* [Task objective]:
The result should be the lines from the one holding "#1817, priority: Lowest -> Low" to the final line of the records, retyped exactly.

Version comparison data
== Segment start ==

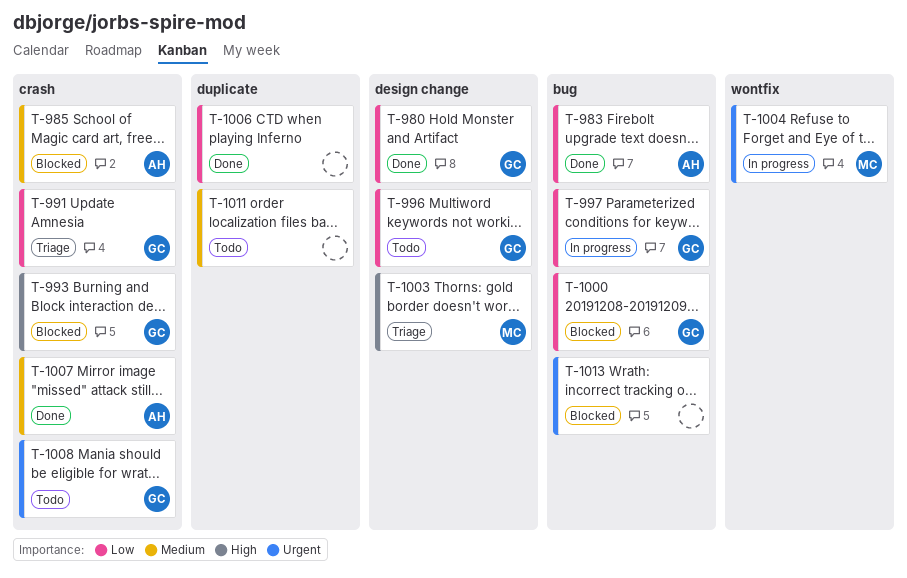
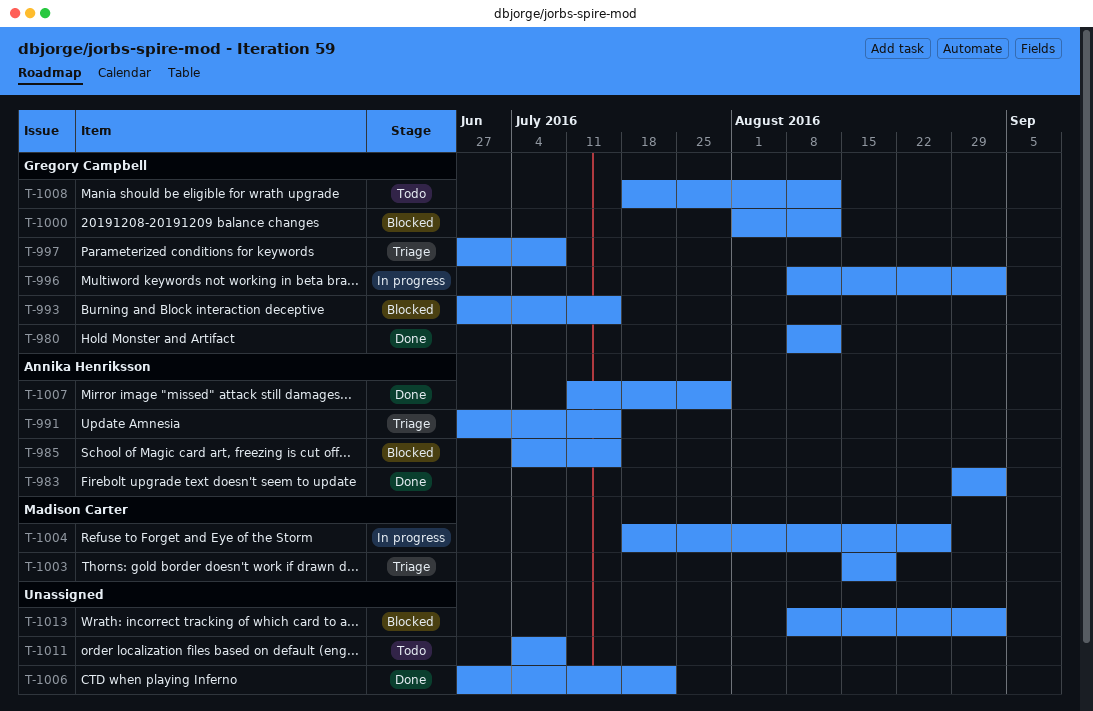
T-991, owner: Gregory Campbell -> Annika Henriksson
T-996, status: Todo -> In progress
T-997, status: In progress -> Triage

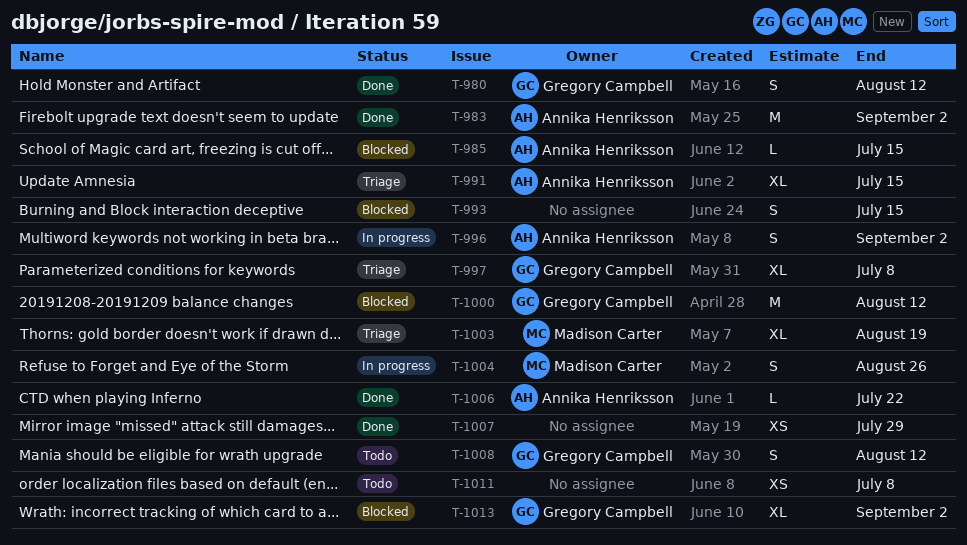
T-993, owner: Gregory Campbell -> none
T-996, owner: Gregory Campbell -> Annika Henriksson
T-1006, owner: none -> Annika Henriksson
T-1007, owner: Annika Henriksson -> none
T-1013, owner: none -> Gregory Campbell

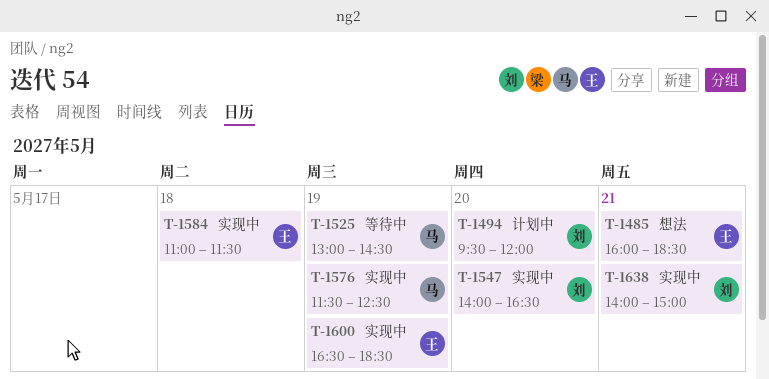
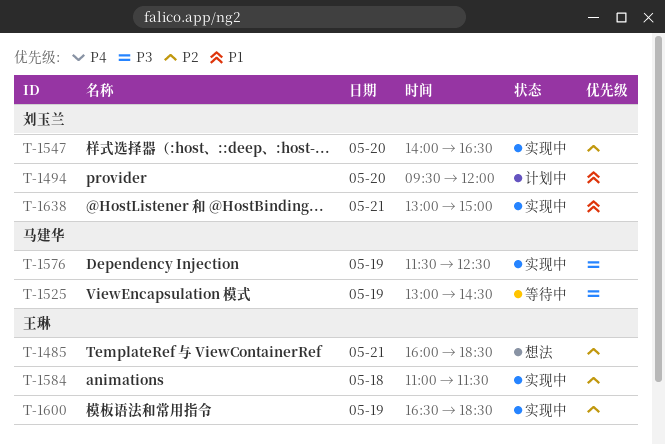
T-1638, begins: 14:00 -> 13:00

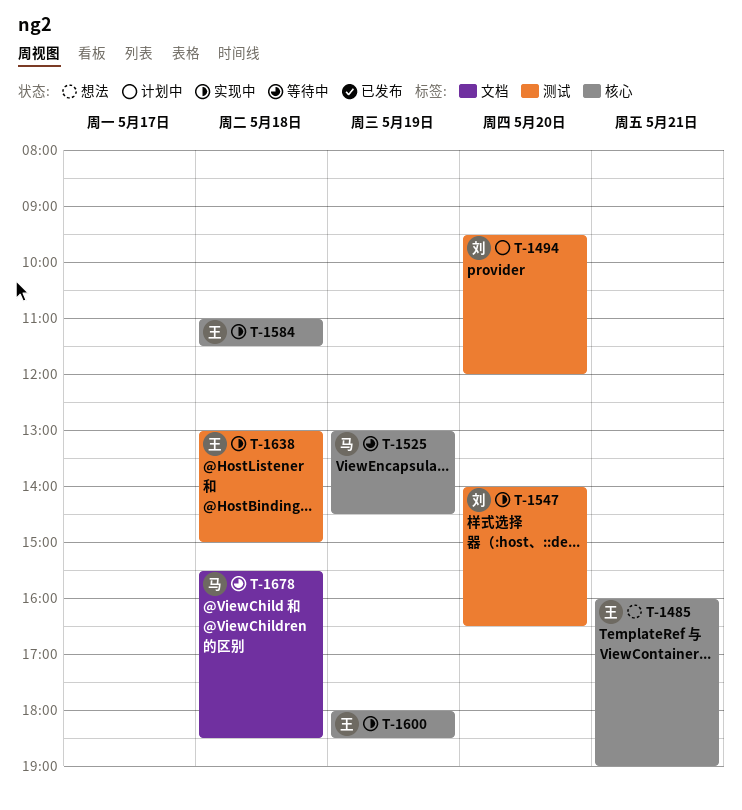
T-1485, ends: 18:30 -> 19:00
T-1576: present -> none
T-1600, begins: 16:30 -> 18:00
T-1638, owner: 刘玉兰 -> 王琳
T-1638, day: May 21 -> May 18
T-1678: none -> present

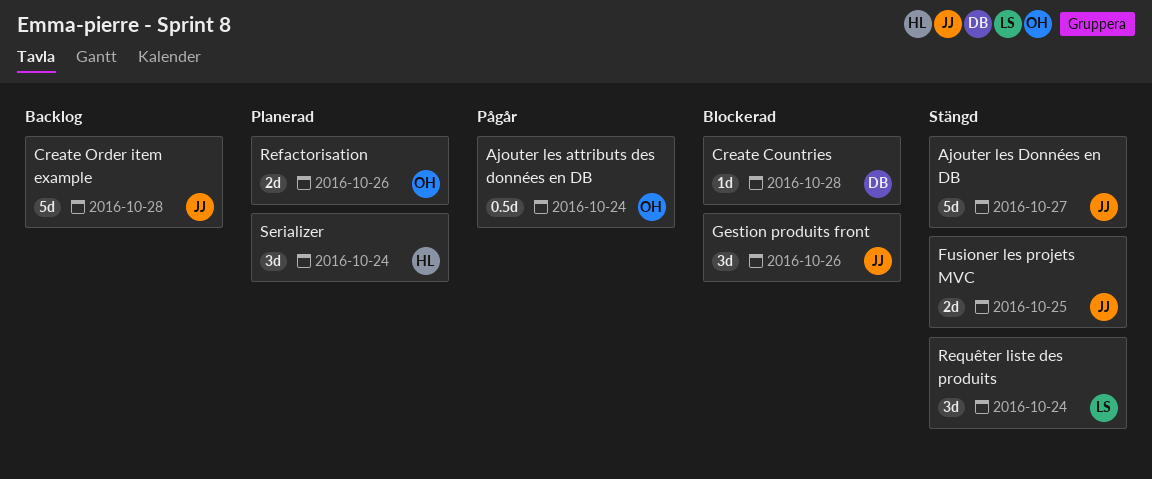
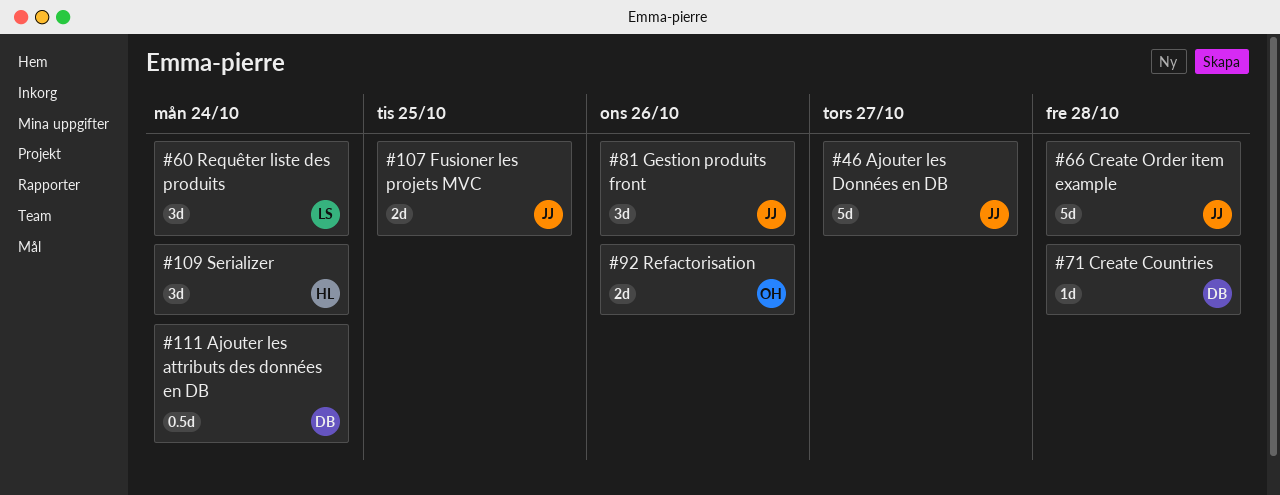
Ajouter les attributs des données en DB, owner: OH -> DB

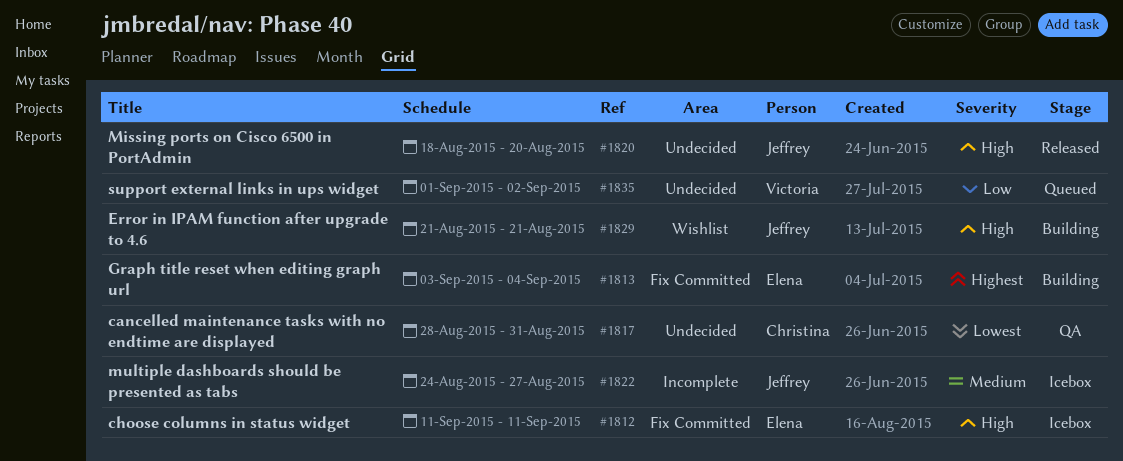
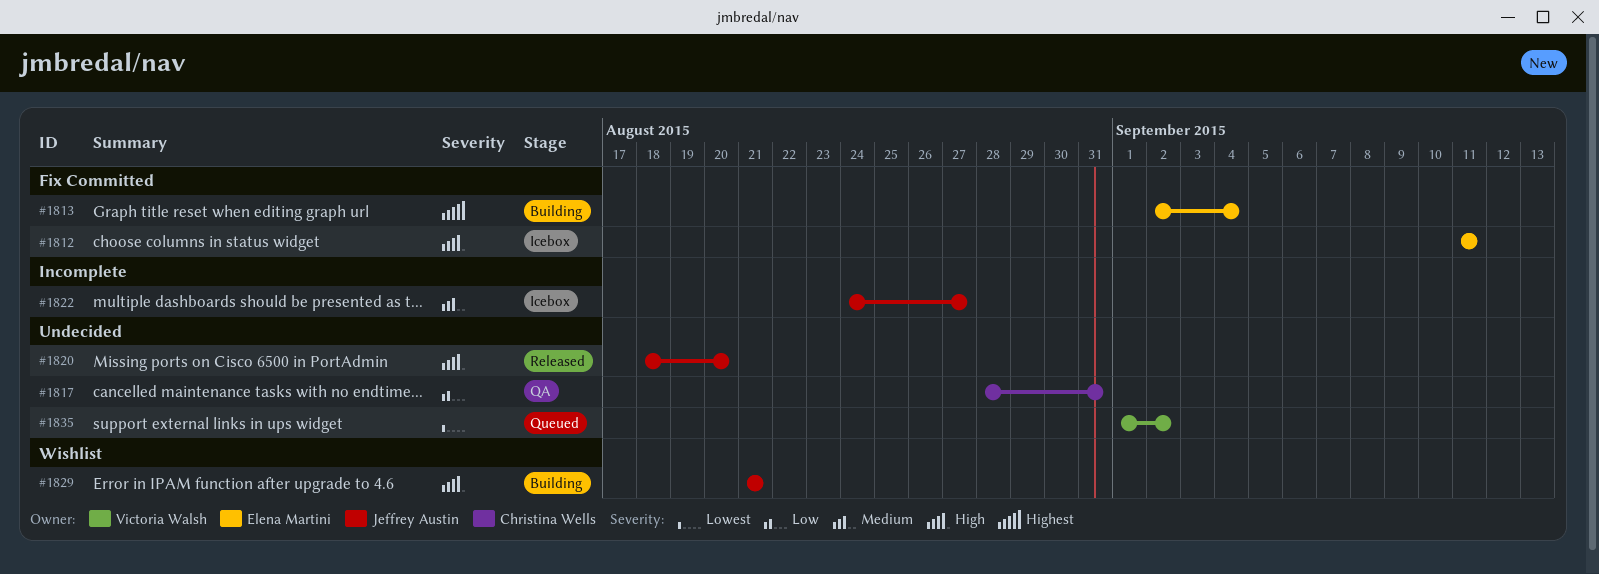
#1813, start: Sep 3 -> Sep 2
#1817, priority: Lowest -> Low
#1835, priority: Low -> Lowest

== Segment end ==

* [Reply]:
#1817, priority: Lowest -> Low
#1835, priority: Low -> Lowest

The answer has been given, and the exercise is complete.